Maori News & Indigenous Views

Smoke Free NZ amps up its campaign

2 min read

Quitline is stepping up its attack on nicotine addiction in its next step in the ambitious goal of having a smokefree New Zealand by 2025.

A new television, internet and billboard campaign to be launched on Tuesday will focus on becoming “the new you” by stubbing out.

The government-funded programme uses ex-smokers who have used Quitline’s services to inspire those still puffing away.

One of those fronting the campaign is Aucklander Maria Elisaia.

She has been smokefree for two years and says she is happy she no longer has to choose between buying cigarettes or buying food.

Many a time I stood at the counter and thought: with $20 do I buy food to put on the table or do I buy smokes?”

Quitline chief executive Paula Snowden says it is important to use ex-smokers in the campaign because they showed smokers how “to get control back and rid themselves of this addiction”.

Although many have quit using the nicotine replacements offered by Quitline, there has been some recent scepticism over how successful this method is in helping people stop.

A paper in the journal Tobacco Control by Hillel Alpert, of Harvard University, claimed smokers were just as likely to relapse if they used nicotine replacements or if they went cold turkey.
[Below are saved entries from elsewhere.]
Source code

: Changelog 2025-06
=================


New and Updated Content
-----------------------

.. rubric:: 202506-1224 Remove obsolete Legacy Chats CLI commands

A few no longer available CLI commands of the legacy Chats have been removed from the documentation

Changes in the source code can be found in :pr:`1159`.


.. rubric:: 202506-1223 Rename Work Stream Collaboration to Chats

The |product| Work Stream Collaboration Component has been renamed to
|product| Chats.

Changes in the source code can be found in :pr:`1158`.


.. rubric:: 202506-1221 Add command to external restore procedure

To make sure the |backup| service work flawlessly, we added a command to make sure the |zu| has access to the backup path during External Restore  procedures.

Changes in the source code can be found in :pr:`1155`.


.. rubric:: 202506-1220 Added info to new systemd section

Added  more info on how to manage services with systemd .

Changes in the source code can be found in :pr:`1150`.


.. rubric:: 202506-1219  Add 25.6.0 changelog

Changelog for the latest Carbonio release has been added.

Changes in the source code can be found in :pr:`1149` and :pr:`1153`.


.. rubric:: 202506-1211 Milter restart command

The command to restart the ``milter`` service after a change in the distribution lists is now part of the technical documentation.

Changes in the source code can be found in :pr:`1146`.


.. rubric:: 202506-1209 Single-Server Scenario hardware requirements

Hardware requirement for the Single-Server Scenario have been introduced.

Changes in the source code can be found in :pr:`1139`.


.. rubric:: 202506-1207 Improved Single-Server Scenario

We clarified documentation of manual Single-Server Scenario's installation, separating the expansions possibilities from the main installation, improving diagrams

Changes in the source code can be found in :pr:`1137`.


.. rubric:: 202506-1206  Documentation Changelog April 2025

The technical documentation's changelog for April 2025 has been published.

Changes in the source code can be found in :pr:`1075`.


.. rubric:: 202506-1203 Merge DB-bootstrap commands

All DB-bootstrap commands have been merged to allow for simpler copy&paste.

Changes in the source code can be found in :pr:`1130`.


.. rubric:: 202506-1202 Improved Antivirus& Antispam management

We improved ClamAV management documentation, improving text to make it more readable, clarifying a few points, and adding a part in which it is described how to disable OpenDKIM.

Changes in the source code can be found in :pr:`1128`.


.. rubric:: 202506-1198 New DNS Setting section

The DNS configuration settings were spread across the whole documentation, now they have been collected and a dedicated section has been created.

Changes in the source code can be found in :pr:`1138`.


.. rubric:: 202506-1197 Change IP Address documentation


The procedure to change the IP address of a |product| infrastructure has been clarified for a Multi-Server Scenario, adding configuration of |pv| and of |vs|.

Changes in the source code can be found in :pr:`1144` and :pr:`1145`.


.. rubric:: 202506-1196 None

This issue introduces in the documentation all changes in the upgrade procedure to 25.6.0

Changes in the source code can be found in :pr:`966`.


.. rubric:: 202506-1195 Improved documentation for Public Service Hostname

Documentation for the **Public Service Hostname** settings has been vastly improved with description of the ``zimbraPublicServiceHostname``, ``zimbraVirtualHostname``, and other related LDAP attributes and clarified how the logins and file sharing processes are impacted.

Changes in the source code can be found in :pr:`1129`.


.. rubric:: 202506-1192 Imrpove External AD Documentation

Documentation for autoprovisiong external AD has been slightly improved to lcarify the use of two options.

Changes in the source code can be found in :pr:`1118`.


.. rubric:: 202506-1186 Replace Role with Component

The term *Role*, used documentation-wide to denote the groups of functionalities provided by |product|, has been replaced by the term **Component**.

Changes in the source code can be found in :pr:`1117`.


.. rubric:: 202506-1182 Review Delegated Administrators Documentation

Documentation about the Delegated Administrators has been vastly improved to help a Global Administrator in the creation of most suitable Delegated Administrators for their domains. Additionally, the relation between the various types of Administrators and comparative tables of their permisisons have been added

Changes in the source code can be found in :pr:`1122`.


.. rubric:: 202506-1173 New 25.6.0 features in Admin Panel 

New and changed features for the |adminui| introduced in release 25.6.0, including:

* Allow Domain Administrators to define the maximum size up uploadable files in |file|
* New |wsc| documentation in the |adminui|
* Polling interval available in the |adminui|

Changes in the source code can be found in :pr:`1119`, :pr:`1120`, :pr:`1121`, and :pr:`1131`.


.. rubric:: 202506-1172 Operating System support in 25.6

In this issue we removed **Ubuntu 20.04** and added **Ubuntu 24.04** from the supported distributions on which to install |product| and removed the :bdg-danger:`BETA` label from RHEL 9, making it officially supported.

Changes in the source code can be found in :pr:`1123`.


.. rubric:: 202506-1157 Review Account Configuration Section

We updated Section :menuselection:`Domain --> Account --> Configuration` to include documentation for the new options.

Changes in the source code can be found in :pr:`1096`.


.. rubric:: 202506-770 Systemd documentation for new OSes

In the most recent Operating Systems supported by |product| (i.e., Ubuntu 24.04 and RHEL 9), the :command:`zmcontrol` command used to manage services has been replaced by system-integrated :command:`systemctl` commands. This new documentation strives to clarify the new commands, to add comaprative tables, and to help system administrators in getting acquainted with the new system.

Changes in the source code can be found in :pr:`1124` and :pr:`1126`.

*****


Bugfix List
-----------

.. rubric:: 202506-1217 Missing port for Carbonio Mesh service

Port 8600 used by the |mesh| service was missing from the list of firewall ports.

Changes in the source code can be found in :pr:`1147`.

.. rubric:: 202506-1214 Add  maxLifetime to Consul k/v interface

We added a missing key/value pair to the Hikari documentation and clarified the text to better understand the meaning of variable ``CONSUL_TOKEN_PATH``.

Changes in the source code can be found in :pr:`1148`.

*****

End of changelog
“Before these [drugs] were invented in the early 1980s, the American Cancer Society said more than 30 million people had quit in the 1960s and 70s,” Simon Chapman, professor of public health at Sydney University, told the Weekend Herald in January.

“There will be hundreds of millions of people around the world in the 60s and 70s who quit unaided.”

But with over 60,000 calls to Quitline each year, it appears the service is still a popular method in becoming smokefree.

The facts:

  • – 650,000 or 21 per cent of New Zealand’s population smokes
  • – 5000 Kiwis die from smoking related illnesses each year
  • – 45 per cent of Maori smoke and 20 per cent of Caucasians.